THIS PAST JUNE, I traveled to my ancestral home in Fort Wayne, Indiana for my nephew’s graduation from high school. I don’t get back to the Fort often but when I do I always pay a visit to my former next-door-neighbor, Mrs. Stephens. Although Mrs. Stephens started off simply being the mother of my friends, as I’ve grown older I’ve been surprised to find that my relationship with her has grown into an adult relationship and our conversations are now adult conversations. When I was a kid, I always suspected that adults spoke about secret things – and I was right. A good chunk of “adult” conversation consists of gossip that passes as stories. These tidbits of news and ugly truths get passed along, from mouth to ear, just like well-worn dollar bills. This is the currency that adults trade. And it’s the currency I looked forward to trading with Mrs. Stephens.

▶ **Material shown**
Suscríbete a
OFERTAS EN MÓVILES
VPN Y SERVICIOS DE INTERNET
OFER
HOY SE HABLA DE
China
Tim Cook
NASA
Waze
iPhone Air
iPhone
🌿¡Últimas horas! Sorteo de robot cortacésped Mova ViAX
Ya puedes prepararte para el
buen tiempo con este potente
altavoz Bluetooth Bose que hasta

▶ **Exercise goal**
Please answer these questions about the Fort Wayne passage:
(a) What event brought the writer to Fort Wayne this past June?
(b) Before the relationship grew into an adult one, who was Mrs. Stephens to the writer?
(c) To what does the passage compare the tidbits of news and ugly truths passed from mouth to ear?

▶ **Response to the exercise**
(a) The writer's nephew's graduation from high school.
(b) The mother of the writer's friends.
(c) Well-worn dollar bills.